La Poste : une ex-cadre fait usage de son droit d’alerte
Les conditions de travail à la Poste dénoncées
Une ex-directrice des ressources humaines réclame une enquête indépendante sur le modèle de celle qui a eu lieu chez France Telecom après une vague de suicides. Documents à l'appui, elle dénonce un climat de travail catastrophique.
Astrid Herbert-Ravel était directrice des ressources humaines de la Poste en Ile-de-France. En mars 2011, elle avait déjà porté plainte au pénal contre son employeur. Elle a démissionné en janvier cette année en élargissant sa plainte : l’ex-cadre attaque la Poste personne morale, donc l’entreprise.

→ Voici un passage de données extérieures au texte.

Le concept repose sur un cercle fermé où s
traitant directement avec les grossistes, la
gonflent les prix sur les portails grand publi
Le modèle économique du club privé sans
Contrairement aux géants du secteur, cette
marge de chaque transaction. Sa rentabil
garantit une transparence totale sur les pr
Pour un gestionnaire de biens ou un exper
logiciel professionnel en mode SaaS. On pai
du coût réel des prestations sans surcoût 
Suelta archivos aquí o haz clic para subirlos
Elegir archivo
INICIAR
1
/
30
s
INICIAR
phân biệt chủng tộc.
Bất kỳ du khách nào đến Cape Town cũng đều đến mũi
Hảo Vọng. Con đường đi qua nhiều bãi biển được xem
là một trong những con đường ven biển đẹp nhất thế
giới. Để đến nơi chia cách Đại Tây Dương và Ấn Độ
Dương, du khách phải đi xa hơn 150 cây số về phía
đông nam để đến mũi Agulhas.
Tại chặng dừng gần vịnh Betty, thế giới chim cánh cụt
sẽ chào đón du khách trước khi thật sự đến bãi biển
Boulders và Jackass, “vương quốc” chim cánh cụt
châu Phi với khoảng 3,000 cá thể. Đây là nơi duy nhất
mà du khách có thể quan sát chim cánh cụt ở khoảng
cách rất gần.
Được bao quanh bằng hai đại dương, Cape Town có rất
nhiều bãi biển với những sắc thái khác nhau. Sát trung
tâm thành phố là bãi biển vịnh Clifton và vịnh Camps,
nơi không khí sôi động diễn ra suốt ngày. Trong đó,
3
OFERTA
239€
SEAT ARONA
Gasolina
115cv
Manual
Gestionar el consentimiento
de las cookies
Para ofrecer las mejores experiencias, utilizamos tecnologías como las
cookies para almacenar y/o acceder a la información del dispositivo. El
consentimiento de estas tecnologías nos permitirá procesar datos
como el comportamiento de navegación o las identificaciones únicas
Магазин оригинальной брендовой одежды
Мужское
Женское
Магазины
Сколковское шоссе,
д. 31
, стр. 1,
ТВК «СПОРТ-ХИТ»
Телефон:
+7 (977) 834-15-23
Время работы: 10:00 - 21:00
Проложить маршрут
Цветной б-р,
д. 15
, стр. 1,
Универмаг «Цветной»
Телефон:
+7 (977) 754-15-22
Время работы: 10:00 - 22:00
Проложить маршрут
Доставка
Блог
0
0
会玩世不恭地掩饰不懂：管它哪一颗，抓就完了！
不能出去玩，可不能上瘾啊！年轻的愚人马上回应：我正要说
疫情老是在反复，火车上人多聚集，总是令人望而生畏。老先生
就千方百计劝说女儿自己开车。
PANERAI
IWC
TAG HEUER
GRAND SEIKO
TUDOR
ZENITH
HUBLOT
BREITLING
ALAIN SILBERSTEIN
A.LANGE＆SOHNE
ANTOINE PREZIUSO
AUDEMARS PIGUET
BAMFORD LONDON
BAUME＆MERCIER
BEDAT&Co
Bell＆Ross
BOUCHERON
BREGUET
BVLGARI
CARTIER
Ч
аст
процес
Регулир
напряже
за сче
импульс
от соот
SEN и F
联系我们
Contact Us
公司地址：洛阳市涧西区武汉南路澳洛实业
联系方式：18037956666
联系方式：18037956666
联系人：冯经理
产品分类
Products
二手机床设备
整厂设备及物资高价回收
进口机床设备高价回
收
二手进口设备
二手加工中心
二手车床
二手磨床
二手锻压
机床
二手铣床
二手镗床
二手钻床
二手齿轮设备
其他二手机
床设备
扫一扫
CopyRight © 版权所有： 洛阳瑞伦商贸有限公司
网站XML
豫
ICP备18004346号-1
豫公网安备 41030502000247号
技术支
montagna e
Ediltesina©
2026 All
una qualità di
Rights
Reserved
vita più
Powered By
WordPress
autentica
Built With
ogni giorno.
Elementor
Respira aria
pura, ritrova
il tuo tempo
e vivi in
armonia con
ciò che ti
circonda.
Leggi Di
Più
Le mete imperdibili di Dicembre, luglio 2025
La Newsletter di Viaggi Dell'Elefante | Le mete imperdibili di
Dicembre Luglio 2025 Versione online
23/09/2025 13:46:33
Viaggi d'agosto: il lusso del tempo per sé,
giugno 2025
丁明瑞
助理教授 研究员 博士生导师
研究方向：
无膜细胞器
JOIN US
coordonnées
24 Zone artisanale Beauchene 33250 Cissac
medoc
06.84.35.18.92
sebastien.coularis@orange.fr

Marion L'Hour a rencontré l'ancienne employée, très inquiète sur le climat social.
Lecture
Elle veut aujourd’hui faire usage de son droit d’alerte en demandant une enquête indépendante, sur le modèle de celle qui a eu lieu chez France Telecom après la vague de suicides qui a marqué l’entreprise.
Taux de décès à la Poste © Astrid Herbert-Ravel, d’après bilans sociaux des entreprises - 2013
Pour Astrid Herbert-Ravel le rapport Kaspar, publié il y a un an, et ses recommandations (notamment d’embaucher 5000 personnes) n’ont rien changé. L’ancien dirigeant syndical mandaté et rémunéré par la Poste se serait caché la vérité, estime l’ex-cadre du groupe.
Lui assure qu’il a démontré son indépendance et mis en cause la gouvernance de l'entreprise. Il doit faire un point d'étape de l'application de son rapport fin septembre.
POUR ALLER PLUS LOIN >> Lire l'intégralité du rapport Kaspar commandé par la Poste
Quoiqu’il en soit, Astrid Herbert-Ravel a elle aussi compilé des dizaines de documents : bilans sociaux, compte-rendu de réunion, lettres, témoignages… Et elle en tire un bilan bien plus alarmant.
Quelques chiffres tirés de son travail
En 5 ans le nombre de décès à la Poste aurait augmenté de 30% alors que la mortalité française reste stable.
L’absentéisme aurait augmenté de 20% depuis 2006 soit 20.000 équivalents temps plein (un milliard d’euros par an). Un absentéisme pas uniquement dû à l’âge car c’est le taux de contractuels (population plus jeune) qui augmente le plus.
Quand on compare les bilans sociaux de la Poste à celui d’un panel d’entreprises (Carrefour, EDF, Renault, Air France, ADP, SNCF, Vinci, Société Générale, Orange), le taux d’absentéisme est supérieur de 65%, le nombre de décès supérieur de 40%, les accidents du travail 2,5 fois plus nombreux, et 3,5 fois plus graves.
L'absentéisme à la Poste © Astrid Herbert-Ravel d’après bilans sociaux de la Poste et d’autres entreprises - 2013
Le taux de décès à la Poste est supérieur à celui de France Telecom y compris pendant les années « noires ». Aujourd’hui la mortalité à la Poste dépasse celle de France Telecom de 52%.
En revanche selon Astrid-Herbert Ravel, les deux taux de mortalité évoluent de façon parallèle et augmentent fortement quand les suppressions de postes dépassent 20% sans accompagnement de type plan social.
Tableau des décès à la Poste © Astrid Herbert-Ravel d’après bilans sociaux de la Poste et d’autres entreprises - 2013
De son côté, la Poste accuse son ancienne employée de chercher uniquement à faire condamner le groupe pour des raisons personnelles et financières. Dans un courriel, elle dément catégoriquement toutes les informations révélées par Astrid Herbert-Ravel.
La direction de La Poste conteste formellement les propos fantaisistes et la pseudo-analyse de cette ancienne collaboratrice, plusieurs fois déboutée en justice, qui ne représente qu'elle-même, et tente de salir l'image de l'entreprise à des fins purement personnelles et financières. Le Groupe La Poste se réserve le droit de toute action en justice visant à la défense de sa réputation.
Le syndicat Sud juge toutefois les données d'Astric Herbert-Ravel tout à fait crédibles.